When I start my game without touching any controls, my player starts to spin to the left on its own!!! Everything was working fine till I was trying to change some inputs in the manager to get my gamepad working. However, I can’t figure out what got changed that would make this happen. Please help.
And I don’t have a rigid body on my character. When I unplug the controller it seems to stop though… But I need the controller.
EDIT I fixed the spinning, I think it was caused by my 2nd mouse, I just unplugged it. But now, since I was messing around with the input, I mangange to really mess it up and can’t get my gamepad back up and running. I followed 5 different tutorials and nothing is working. It seem like everything is backwards when I set it up, like the right stick does what the left should do, and everything is inverted. I just need a InputManger.asset and script for a gamepad. Where would I find that??? HEHEH
Increase your thumbstick sensitivity threshold. Refer to your native library documents for how to include into unity. Something like GameState.GamePad.Thumbstick.Left.SensitivityThreshold=0.1; // normalized value 0.0-1.0
Unity is spinning you because the controller says the thumbstick has been moved too much. The same principle applies when you are trying to ‘sneak’ vs ‘run’ in a game, this is a simple variance in the amount of change that has been applied to the thumbstick.

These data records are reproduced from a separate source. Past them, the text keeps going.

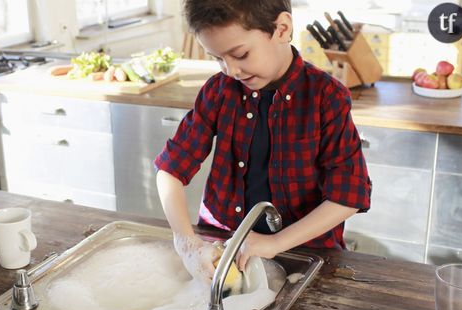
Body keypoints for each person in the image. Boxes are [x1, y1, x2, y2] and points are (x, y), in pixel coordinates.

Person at [154, 0, 371, 283]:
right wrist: (185, 242)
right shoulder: (219, 91)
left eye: (240, 54)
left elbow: (348, 197)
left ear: (282, 29)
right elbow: (169, 171)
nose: (230, 70)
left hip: (305, 254)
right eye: (218, 59)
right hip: (224, 247)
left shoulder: (325, 97)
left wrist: (275, 243)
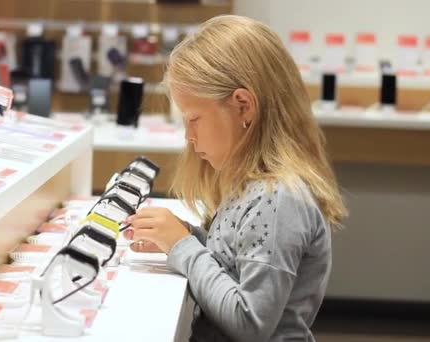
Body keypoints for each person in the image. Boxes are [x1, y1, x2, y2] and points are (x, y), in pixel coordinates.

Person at [124, 15, 348, 342]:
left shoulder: (278, 198)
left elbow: (250, 322)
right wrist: (182, 237)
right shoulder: (257, 188)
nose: (188, 135)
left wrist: (182, 247)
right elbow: (233, 262)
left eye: (194, 119)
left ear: (243, 107)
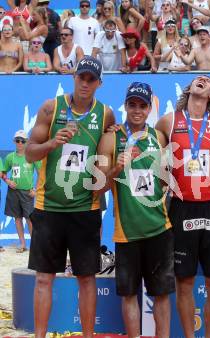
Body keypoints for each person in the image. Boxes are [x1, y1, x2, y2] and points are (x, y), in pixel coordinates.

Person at [25, 56, 115, 338]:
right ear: (73, 77)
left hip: (84, 207)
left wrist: (102, 177)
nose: (85, 83)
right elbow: (29, 153)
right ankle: (40, 336)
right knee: (43, 278)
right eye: (81, 77)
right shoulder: (51, 108)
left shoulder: (106, 114)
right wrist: (53, 142)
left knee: (87, 279)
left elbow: (105, 157)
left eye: (91, 79)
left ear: (99, 83)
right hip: (49, 205)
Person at [155, 75, 210, 338]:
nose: (202, 79)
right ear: (189, 89)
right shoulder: (169, 121)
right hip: (182, 206)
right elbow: (149, 153)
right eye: (197, 79)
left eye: (208, 80)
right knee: (184, 282)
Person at [96, 82, 174, 338]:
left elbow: (165, 181)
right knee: (129, 294)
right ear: (126, 105)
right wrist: (116, 169)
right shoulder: (111, 137)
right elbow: (97, 188)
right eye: (132, 105)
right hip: (127, 232)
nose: (137, 110)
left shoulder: (159, 137)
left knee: (160, 293)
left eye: (142, 105)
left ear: (150, 108)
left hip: (158, 228)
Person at [2, 130, 41, 253]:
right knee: (17, 218)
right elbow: (3, 172)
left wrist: (36, 189)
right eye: (17, 140)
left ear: (27, 142)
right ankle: (23, 244)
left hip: (27, 193)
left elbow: (42, 174)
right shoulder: (10, 157)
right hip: (13, 192)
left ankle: (35, 245)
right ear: (14, 141)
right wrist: (8, 181)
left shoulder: (31, 156)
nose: (20, 143)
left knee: (29, 218)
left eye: (22, 141)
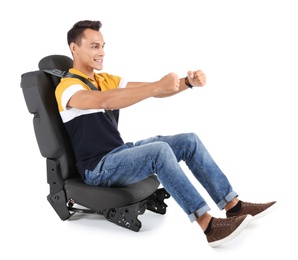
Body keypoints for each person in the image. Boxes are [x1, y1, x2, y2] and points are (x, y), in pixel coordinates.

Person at [55, 20, 278, 248]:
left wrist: (187, 83)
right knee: (158, 151)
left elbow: (154, 89)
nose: (101, 52)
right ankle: (208, 225)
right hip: (98, 168)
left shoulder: (104, 80)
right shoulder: (67, 87)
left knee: (188, 141)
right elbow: (104, 100)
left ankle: (234, 206)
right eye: (94, 46)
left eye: (103, 46)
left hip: (118, 153)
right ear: (74, 48)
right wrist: (155, 88)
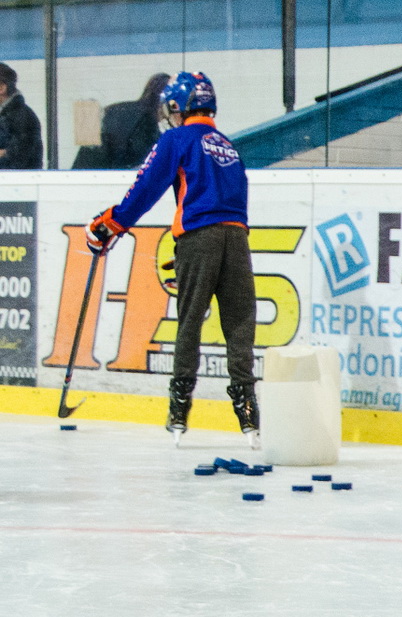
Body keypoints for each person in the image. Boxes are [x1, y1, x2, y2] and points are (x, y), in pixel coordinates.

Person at [84, 72, 258, 449]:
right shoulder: (227, 144)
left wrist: (111, 223)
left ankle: (179, 410)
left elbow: (145, 188)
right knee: (240, 323)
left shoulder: (176, 139)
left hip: (200, 236)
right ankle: (248, 412)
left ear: (179, 106)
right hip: (237, 239)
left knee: (190, 319)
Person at [0, 62, 43, 169]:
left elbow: (18, 158)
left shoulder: (22, 116)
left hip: (19, 183)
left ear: (1, 88)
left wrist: (5, 153)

Old controllers have loose, worn sticks, confuse unity/threshold sensitivity, because they are constantly reporting these values because the stick cannot hold itself upright perfectly, and the controller knows this.

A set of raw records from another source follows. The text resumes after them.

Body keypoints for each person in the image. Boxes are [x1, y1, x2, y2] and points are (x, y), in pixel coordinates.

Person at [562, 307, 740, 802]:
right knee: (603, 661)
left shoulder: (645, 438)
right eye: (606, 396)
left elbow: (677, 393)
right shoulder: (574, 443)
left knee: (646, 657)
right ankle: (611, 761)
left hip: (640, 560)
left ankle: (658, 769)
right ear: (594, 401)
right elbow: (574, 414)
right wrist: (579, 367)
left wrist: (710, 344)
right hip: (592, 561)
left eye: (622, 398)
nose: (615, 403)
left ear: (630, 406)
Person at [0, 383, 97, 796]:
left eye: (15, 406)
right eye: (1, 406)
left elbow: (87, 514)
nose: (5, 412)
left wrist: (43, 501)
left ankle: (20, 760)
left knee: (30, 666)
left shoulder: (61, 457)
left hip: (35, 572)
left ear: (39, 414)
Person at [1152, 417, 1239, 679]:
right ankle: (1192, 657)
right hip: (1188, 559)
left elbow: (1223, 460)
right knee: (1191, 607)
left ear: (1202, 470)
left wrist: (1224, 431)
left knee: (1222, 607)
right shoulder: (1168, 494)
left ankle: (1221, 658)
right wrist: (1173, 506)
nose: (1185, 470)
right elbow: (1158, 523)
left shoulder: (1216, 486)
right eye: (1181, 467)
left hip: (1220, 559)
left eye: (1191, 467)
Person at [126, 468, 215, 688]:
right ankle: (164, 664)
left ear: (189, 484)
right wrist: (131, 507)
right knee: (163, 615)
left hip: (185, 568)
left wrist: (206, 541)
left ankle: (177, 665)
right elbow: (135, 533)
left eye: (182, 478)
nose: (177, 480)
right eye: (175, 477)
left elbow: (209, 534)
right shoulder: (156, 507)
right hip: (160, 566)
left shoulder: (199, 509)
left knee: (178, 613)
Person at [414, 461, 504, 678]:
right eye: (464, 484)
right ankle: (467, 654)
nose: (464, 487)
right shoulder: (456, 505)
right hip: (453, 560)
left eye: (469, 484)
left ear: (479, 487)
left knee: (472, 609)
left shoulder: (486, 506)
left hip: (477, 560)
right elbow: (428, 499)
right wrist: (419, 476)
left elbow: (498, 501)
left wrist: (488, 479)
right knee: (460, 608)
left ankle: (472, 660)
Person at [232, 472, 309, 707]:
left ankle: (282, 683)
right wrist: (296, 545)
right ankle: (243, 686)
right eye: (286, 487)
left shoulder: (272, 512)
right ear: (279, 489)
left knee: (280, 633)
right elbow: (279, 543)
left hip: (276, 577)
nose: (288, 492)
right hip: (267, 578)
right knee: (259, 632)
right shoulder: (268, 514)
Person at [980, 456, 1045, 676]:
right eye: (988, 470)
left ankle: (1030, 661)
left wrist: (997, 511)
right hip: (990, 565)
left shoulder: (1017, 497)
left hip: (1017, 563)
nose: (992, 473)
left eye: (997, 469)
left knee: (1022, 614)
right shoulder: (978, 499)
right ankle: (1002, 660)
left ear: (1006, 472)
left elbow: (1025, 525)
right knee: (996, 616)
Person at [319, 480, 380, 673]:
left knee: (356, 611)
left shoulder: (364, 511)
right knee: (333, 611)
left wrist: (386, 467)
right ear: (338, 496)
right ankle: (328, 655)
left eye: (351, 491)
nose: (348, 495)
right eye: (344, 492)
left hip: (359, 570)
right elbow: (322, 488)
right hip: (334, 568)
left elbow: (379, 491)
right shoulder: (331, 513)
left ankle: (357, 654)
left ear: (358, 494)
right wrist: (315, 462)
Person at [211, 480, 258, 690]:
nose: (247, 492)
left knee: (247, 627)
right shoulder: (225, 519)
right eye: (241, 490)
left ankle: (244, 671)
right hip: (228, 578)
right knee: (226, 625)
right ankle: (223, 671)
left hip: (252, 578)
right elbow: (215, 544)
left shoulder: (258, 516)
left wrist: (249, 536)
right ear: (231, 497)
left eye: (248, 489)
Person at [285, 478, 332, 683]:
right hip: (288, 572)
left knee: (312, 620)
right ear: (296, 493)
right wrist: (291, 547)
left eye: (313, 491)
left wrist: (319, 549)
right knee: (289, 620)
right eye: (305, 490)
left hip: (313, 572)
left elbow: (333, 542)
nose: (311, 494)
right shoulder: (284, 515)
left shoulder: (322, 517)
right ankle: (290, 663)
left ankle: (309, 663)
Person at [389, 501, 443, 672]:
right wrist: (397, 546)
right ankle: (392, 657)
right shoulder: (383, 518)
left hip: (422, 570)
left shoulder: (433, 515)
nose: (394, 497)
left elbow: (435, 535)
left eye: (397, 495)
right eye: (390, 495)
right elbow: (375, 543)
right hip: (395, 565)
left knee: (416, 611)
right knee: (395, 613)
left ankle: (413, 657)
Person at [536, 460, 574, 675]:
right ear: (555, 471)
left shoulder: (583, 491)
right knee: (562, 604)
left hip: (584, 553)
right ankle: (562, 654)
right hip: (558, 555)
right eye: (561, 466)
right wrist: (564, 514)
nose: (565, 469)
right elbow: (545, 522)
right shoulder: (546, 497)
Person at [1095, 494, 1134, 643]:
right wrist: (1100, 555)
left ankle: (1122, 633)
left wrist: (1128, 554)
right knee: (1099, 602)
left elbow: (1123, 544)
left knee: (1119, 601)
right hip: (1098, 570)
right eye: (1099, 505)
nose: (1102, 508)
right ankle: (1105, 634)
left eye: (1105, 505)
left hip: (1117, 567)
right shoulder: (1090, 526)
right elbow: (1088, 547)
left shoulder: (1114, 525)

IF this is your problem, this IS the answer. But, maybe you actually have a code error, who knows yet. Your description was kind of vague.
Good luck
This is what DeadZone was invented for.
Sticks never hit 0. They always offset by some tiny amount.
Recalibrate the sticks in Windows (Devices and Printers). Introduce deadzone in Input Manager.
You can test if it is some offset by flicking your stick out and letting go. The springy metal in the stick assembly gets a bit worn in a short period of time.